KEY #3: Losing more than 2lbs/week is unsustainable and will result in weight regain and potential health problems.
Are You Starving Yourself Fat?
If you are trying to lose weight through regular, intense exercise, you need to support this demand by providing the body with enough calories (and especially enough carbohydrates). It has become commonplace for people to combine intense daily exercise with crash diet plans devoid of carbohydrates, which is a recipe for metabolic disaster. As much as caloric restriction combined with lots of exercise "makes sense" for weight loss, this does not mean that more is always better.
Signs of a diet too low in calories:
- Stalled weight loss/unexpected weight gain
- Extreme mood swings
- Trouble sleeping/insomnia
- Constantly feeling cold
The solution is to introduce more whole food sources to your diet while easing off the exercise. Once you feel human again, you can reset with the calculations above to find your sweet spot for progressive, healthy weight loss.
Simple, basic, weight loss recommendations:
1) Set realistic, long-term expectations. Losing more than 1lb per week is unsustainable.
2) Start with a small caloric deficit. If the process feels like you're killing yourself, you're probably killing yourself.

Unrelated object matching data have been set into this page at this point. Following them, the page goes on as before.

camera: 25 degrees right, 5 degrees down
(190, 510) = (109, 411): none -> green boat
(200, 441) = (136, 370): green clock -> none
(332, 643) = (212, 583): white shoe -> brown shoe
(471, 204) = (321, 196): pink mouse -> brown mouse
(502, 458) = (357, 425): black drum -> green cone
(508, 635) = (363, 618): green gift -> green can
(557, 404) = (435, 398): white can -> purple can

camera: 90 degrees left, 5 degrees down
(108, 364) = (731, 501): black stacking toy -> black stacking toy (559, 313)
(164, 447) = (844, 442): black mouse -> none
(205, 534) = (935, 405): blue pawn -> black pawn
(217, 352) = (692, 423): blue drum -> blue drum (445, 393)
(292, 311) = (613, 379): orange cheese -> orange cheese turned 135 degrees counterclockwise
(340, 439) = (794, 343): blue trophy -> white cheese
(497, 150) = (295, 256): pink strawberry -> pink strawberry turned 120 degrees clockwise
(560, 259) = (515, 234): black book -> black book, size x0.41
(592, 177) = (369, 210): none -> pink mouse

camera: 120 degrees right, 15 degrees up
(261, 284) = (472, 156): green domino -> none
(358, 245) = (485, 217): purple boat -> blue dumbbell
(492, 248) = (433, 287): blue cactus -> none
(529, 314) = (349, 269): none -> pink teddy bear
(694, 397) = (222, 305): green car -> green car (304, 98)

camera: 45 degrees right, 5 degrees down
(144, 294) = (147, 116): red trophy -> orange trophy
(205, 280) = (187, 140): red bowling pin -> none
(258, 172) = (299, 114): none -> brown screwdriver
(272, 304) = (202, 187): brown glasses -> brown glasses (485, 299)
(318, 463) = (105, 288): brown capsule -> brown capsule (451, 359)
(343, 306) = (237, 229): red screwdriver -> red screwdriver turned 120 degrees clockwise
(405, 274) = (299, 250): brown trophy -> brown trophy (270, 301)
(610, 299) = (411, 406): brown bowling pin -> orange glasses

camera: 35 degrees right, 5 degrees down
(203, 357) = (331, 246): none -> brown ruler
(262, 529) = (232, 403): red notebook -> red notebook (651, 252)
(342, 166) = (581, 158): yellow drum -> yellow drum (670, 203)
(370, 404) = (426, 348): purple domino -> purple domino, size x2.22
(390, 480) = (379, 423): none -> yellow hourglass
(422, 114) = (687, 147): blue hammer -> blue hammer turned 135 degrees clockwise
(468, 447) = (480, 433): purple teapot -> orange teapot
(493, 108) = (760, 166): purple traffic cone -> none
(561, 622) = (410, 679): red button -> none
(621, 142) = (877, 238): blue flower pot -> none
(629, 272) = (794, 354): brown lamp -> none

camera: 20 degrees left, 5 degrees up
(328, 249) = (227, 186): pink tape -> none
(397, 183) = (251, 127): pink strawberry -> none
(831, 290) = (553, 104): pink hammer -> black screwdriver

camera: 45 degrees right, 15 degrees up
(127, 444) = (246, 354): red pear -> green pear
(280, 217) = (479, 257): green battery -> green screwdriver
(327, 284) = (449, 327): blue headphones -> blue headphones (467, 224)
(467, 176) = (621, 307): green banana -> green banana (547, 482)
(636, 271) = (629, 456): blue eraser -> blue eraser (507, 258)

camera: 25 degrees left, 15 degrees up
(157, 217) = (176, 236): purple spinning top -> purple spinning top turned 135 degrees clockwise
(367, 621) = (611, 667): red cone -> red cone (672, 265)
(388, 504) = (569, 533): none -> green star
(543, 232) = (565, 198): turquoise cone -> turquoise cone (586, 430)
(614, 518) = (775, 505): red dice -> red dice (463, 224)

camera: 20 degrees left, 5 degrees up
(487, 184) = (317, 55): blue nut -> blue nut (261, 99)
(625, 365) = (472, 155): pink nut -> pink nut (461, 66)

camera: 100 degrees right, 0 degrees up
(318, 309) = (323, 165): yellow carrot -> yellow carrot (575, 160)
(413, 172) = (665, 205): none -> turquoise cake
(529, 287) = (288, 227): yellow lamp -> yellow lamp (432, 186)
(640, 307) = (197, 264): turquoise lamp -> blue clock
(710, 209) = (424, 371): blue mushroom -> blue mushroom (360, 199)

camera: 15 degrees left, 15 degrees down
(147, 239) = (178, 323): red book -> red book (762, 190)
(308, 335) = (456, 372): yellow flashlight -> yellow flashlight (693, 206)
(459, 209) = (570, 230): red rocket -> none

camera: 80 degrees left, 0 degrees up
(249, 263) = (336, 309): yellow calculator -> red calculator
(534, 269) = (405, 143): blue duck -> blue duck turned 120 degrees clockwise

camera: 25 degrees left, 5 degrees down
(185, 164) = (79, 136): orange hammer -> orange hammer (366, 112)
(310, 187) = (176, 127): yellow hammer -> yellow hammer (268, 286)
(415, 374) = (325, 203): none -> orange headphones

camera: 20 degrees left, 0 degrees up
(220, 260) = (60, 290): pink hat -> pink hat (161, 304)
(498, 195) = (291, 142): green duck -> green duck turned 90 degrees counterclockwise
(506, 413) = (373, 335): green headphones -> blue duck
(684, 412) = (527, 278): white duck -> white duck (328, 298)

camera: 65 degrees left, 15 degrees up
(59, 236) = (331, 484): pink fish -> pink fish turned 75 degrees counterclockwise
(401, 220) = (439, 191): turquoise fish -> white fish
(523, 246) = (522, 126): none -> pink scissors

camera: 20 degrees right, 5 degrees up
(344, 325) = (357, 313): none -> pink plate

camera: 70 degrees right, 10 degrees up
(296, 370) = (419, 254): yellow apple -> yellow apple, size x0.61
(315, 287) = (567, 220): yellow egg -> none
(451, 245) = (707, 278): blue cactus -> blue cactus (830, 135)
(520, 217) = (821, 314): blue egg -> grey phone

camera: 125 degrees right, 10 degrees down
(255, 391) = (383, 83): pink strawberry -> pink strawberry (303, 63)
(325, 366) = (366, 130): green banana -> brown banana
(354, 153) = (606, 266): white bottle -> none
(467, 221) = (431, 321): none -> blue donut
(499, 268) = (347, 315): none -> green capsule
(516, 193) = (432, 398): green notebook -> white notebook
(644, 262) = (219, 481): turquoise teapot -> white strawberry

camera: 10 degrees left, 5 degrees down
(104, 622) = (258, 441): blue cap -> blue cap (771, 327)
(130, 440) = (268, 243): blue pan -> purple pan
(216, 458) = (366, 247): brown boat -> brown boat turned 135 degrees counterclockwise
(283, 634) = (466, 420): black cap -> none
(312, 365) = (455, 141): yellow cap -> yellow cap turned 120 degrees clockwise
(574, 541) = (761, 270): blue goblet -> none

3) Taking the point above into consideration, eat a diet that contains foods you'll actually eat. Nutrient-dense (whole) foods will give you better results and better health, but the best diet is the one you can stick with so make sure it includes some food options that you genuinely look forward to eating.
4) Aim for at least 1g of protein per lb of desired body weight. This will keep your metabolic rate higher and keep you more satisfied after meals.